## Provided text
----------
Continuing further with the historical theme Hayman released the Four Queens EP in April 2013. This contained, alongside "Henrietta Maria" from The Violence, songs about three other queens; Elizabeth I, Lady Jane Grey and Eleanor Of Aquitaine. It was followed by the Bugbears album in July 2013. The album is considered a companion piece to The Violence and contains updated versions of 17th-century folk songs with new lyrics, including "Sir Thomas Fairfax March", about Thomas Fairfax. Starting that same month, Hayman played the first of a one-year run of shows, entitled 'Darren Hayman's Occupation', at the Vortex Jazz Club in London. The shows were all themed and featured support slots from a variety of performers, such as Chris T-T, The Pictish Trail, Robin Ince and Stewart Lee, amongst many others. Hayman directed two more videos for The Wave Pictures in October 2013; "Lisbon", which stars the fathers of the band members in place of their sons, and "Red Cloud Road". In November 2013, for the Independent Label Market, Hayman released the Blue House EP.

2014 activities included Hayman contributing seven paintings of greyhounds that had raced at the Walthamstow Dog Track to the Zoology exhibition at the E17 Art House in May. Papernut Cambridge, Ian Button's band who Hayman is a member of, alongside Button and Mat Flint (both also in Death in Vegas), Ralegh Long and Jack Hayter, amongst others, released their debut album Cambridge Nutflake in December 2013. Their second album, There's No Underground followed soon after in October 2014. EP 1, the debut recording by The Great Electric, was another release that month, on Static Caravan Recordings. Hayman plays the synthesizer for The Great Electric, alongside band members Malcolm Doherty, Rob Hyde, Duncan Hemphill and Pete Gofton.

In February 2015 Hayman released his next album Chants for Socialists, setting the poetry of William Morris to music. Throughout early 2015 Hayman released three EPs as Brute Love, an improvisational synthesizer band Hayman formed with Emma Winston. In the summer of 2015 Hayman released Folk Lullabies for Children and the Childless, a limited edition cassette with versions of lullabies from around the world. This was followed in November 2015 by Hayman's next album Florence, an album recorded whilst Hayman was on holiday and his first album without any collaborators.

On 3 June 2016 Hayman released the first of three albums of work inspired by and written in-situ at Thankful Villages - settlements in England and Wales from which all their then-members of the armed forces survived World War I.

Hayman asked Emma Kupa (Standard Fare, Mammoth Penguins) to sing on his 2013 single Boy, Look At What You Can’t Have Now. Following this collaboration, they began to co-write a series of duets: these were released on a self-titled album as The Hayman Kupa Band on 21 July 2017.
----------
## Exercise data
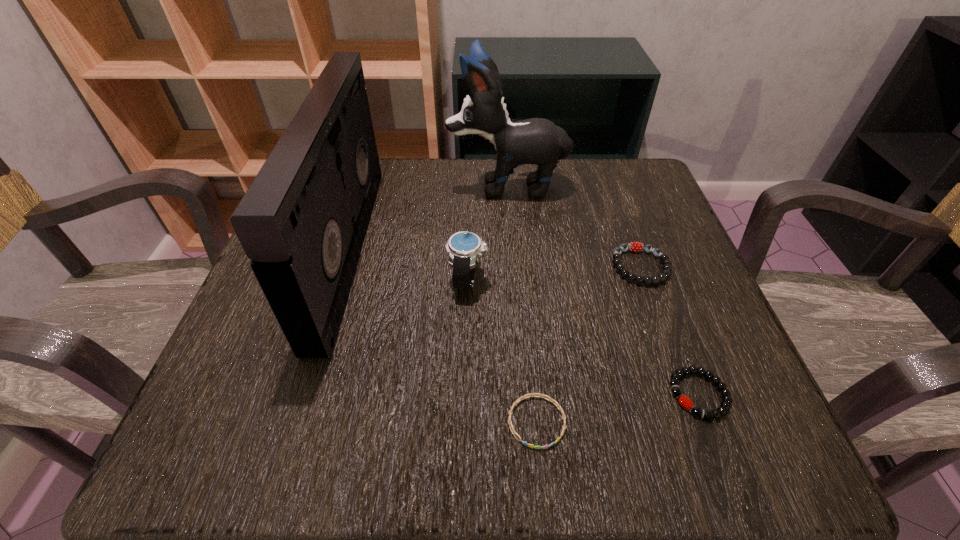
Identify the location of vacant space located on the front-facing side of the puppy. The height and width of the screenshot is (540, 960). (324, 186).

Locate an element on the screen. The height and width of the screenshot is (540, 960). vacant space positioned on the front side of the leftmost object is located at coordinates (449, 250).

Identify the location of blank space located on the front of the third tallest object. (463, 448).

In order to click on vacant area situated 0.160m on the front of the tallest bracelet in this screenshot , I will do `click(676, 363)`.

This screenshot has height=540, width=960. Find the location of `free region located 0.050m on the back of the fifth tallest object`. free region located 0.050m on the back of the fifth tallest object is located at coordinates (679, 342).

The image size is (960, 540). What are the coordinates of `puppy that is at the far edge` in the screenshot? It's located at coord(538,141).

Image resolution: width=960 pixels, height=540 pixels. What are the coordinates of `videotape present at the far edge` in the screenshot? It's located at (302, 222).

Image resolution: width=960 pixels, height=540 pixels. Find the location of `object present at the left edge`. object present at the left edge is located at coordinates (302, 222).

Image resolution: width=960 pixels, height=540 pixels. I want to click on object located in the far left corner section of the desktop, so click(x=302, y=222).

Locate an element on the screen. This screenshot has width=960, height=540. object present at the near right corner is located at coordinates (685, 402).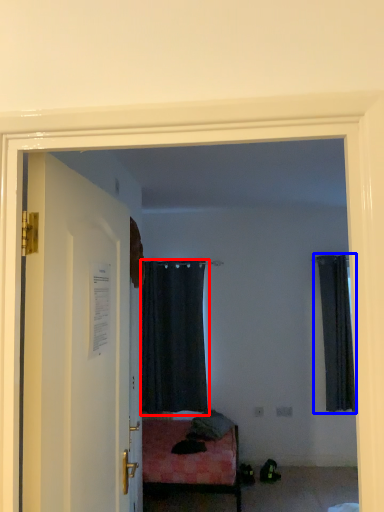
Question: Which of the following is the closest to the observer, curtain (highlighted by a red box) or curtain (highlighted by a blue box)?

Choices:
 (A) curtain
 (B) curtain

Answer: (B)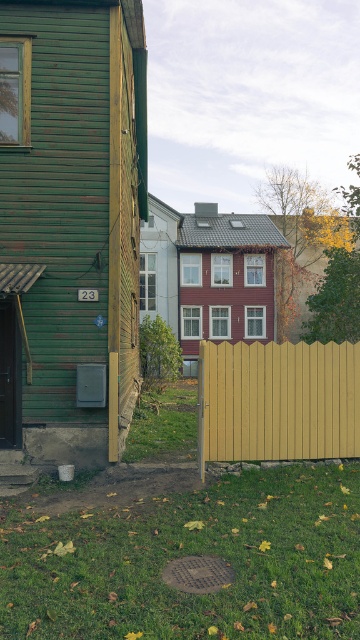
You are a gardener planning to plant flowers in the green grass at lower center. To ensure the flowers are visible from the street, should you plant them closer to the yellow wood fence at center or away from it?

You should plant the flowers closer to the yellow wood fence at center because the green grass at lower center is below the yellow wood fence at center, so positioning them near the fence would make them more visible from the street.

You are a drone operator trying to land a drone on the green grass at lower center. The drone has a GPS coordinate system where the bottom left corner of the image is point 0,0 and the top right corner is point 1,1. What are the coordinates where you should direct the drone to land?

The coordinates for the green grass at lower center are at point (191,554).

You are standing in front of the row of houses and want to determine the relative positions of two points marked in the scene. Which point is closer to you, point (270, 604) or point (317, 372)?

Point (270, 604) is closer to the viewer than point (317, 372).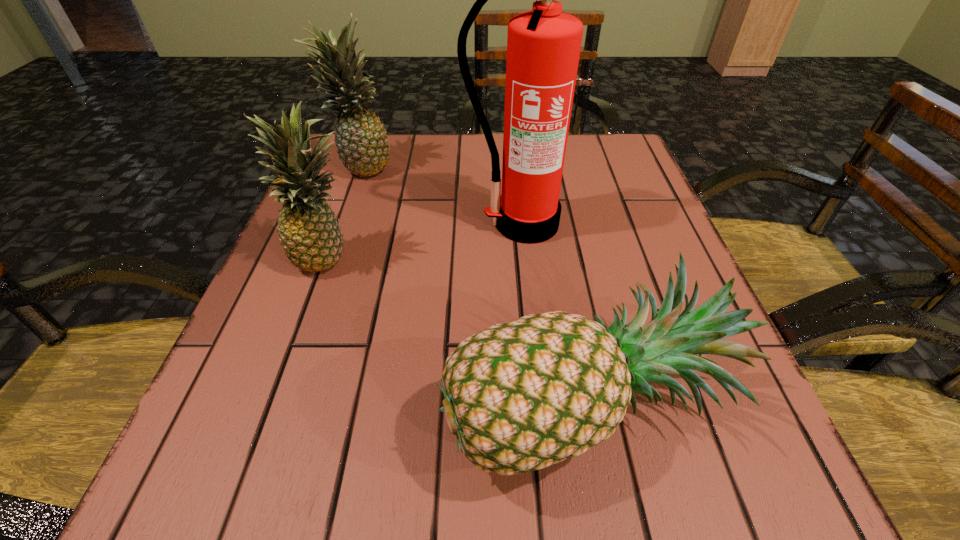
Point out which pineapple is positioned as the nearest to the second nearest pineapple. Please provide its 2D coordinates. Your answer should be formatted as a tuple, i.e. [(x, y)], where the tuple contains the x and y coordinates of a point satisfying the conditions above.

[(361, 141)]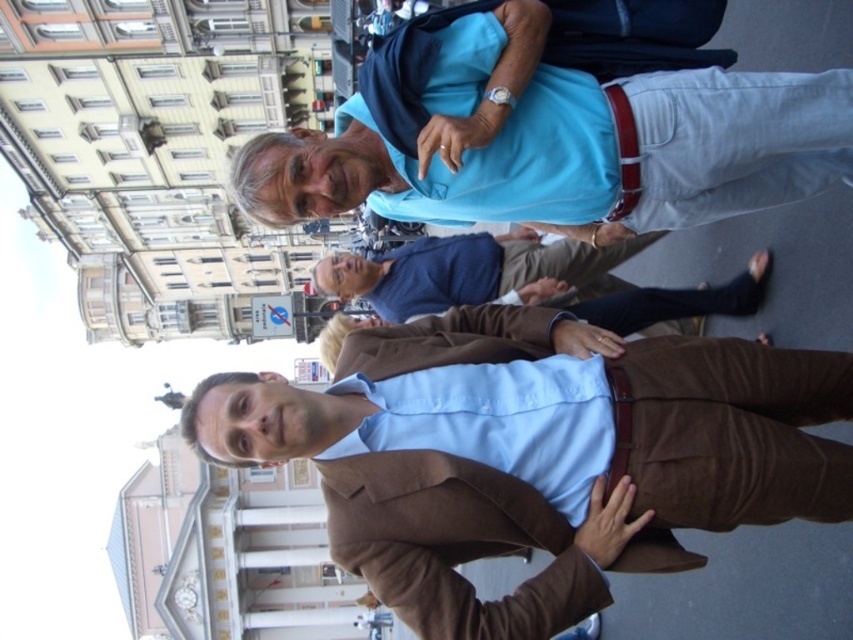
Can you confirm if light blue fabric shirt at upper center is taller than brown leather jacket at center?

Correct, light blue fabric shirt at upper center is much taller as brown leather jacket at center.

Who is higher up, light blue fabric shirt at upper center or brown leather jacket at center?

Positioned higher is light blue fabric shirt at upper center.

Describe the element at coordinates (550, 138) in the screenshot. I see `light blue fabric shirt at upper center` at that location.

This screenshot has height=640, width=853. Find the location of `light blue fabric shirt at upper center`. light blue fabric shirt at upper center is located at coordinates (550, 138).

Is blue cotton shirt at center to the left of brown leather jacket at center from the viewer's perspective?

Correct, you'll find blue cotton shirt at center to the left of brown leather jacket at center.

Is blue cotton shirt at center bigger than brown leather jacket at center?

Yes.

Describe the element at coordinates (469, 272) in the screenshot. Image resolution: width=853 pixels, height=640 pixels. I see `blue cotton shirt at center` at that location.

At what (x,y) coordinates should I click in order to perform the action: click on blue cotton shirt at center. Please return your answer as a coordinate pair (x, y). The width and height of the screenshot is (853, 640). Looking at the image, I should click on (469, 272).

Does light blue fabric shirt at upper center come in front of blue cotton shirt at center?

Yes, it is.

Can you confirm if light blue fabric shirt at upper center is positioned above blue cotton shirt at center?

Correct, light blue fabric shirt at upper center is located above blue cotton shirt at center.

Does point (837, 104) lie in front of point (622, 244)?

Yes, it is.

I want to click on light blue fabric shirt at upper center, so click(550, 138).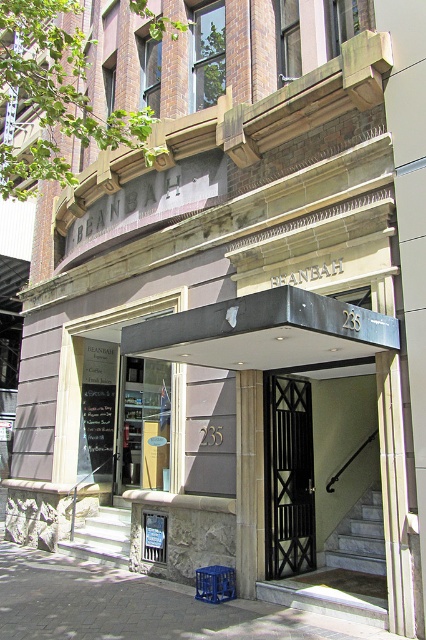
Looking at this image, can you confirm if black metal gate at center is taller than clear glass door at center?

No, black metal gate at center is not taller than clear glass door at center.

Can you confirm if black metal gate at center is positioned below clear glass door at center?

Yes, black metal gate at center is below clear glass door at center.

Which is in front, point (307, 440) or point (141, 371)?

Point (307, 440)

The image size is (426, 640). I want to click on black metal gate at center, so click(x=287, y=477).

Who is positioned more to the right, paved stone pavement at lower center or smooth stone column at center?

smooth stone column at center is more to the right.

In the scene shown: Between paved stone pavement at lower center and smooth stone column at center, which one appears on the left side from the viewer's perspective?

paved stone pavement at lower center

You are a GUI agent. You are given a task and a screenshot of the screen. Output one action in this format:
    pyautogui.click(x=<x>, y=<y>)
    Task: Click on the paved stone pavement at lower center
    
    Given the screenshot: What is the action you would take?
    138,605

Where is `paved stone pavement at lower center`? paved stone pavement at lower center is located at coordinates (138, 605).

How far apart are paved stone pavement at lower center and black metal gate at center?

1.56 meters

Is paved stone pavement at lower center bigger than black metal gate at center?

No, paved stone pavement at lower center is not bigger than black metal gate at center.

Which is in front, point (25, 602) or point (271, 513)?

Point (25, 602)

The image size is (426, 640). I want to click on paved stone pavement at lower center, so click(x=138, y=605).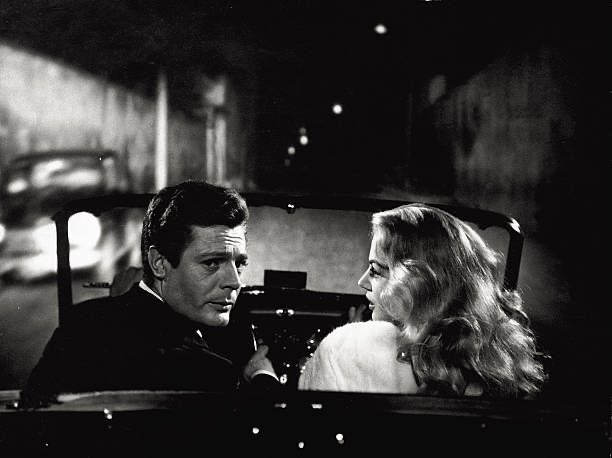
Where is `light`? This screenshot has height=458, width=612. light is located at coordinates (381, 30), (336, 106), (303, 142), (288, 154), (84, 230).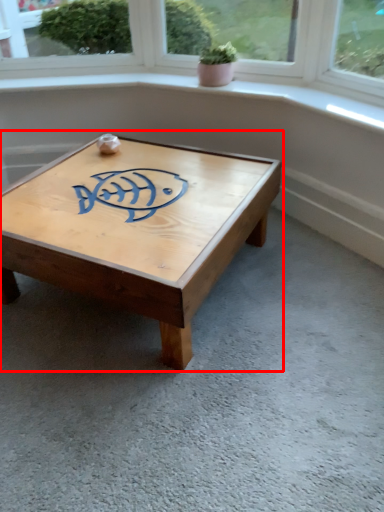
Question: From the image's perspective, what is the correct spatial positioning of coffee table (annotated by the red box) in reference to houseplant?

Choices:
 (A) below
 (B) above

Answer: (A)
----------
## Required tasks
(1) From the Darren Hayman passage, reproduce the part starting with "On 3 June 2016" and going on through "World War I.".
(2) Answer these questions using the Darren Hayman passage:
(a) At which venue did the one-year run of shows called 'Darren Hayman's Occupation' take place?
(b) What instrument does Hayman play for The Great Electric?
(c) Whose poetry does the album Chants for Socialists set to music?

## Response list
(1)
On 3 June 2016 Hayman released the first of three albums of work inspired by and written in-situ at Thankful Villages - settlements in England and Wales from which all their then-members of the armed forces survived World War I.

(2)
(a) The Vortex Jazz Club in London
(b) The synthesizer
(c) William Morris